Noch wenig zu spüren von der Wirtschaftsflaute bekamen auch die Bauingenieure 2008. Wegen der gestiegenen Zahl der neu geplanten und gebauten Gewerbeimmobilien erlebten sie sogar einen Zuwachs von 14 Prozent auf 7.265 Stellenangebote.

Selbst als in anderen Branchen - wie etwa im Werzeugmaschinenbau oder im Markt für Papier- und Druckmaschinen - die Aufträge um 60 bis 80 Prozent zurückgingen, merkte die Bauindustrie noch nichts von der Krise. "Wegen der langen Projektzeiten in unserer Branche kommt die rückläufige Entwicklung bei uns  vermutlich erst zeitversetzt im nächsten Jahr an", heißt es beim Hauptverband der deutschen Bauindustrie.

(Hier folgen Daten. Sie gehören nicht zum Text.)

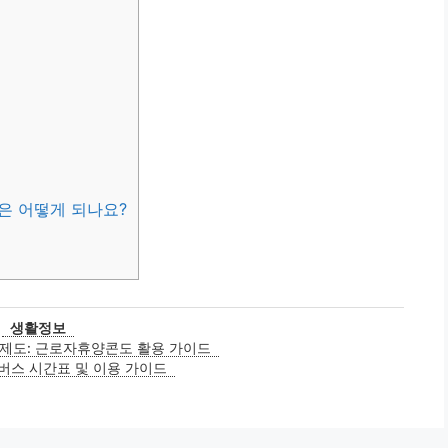
은 어떻게 되나요?
카
생활정보
테
제도: 근로자휴양콘도 활용 가이드
고
버스 시간표 및 이용 가이드
리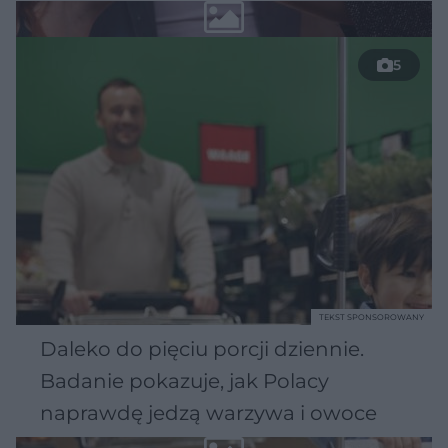
5
TEKST SPONSOROWANY
Daleko do pięciu porcji dziennie.
Badanie pokazuje, jak Polacy
naprawdę jedzą warzywa i owoce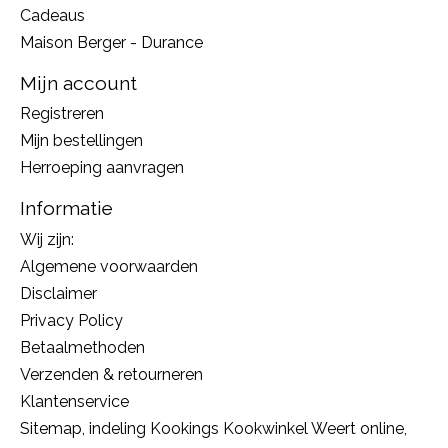
Cadeaus
Maison Berger - Durance
Mijn account
Registreren
Mijn bestellingen
Herroeping aanvragen
Informatie
Wij zijn:
Algemene voorwaarden
Disclaimer
Privacy Policy
Betaalmethoden
Verzenden & retourneren
Klantenservice
Sitemap, indeling Kookings Kookwinkel Weert online,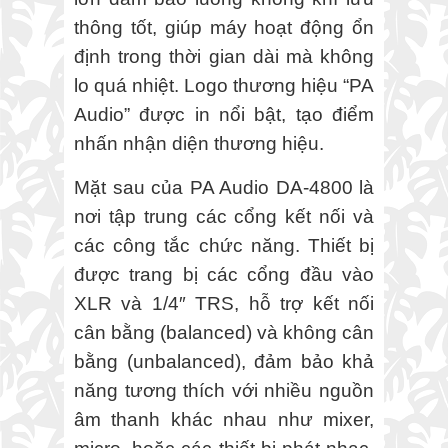
thông tốt, giúp máy hoạt động ổn
định trong thời gian dài mà không
lo quá nhiệt. Logo thương hiệu “PA
Audio” được in nổi bật, tạo điểm
nhấn nhận diện thương hiệu.
Mặt sau của PA Audio DA-4800 là
nơi tập trung các cổng kết nối và
các công tắc chức năng. Thiết bị
được trang bị các cổng đầu vào
XLR và 1/4″ TRS, hỗ trợ kết nối
cân bằng (balanced) và không cân
bằng (unbalanced), đảm bảo khả
năng tương thích với nhiều nguồn
âm thanh khác nhau như mixer,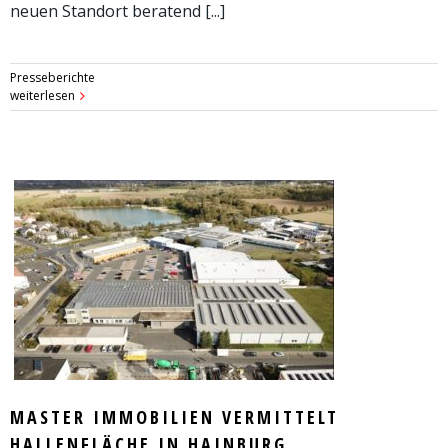
neuen Standort beratend [...]
Presseberichte
weiterlesen
MASTER IMMOBILIEN VERMITTELT
HALLENFLÄCHE IN HAINBURG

Ähnliches wird auch für den öffentlichen Sektor gelten, der 2008 im Schnitt 17 Prozent mehr Stellenausschreibungen für Ingenieure schaltete als im Vorjahr. "Wenn im nächsten Jahr die Steuern ausbleiben, wird es auch hier weniger Jobofferten geben", urteilt Kienbaum-Personalberater Weingarten. Sein Tipp: "Wer nicht direkt seinen Traumarbeitsplatz bekommt, sollte die Chance nutzen, noch einmal ein Praktikum oder einen Auslandsaufenthalt an das Studium dranzuhängen." Berufspraxis und internationale Erfahrung stehen bei den Arbeitgebern hoch im Kurs.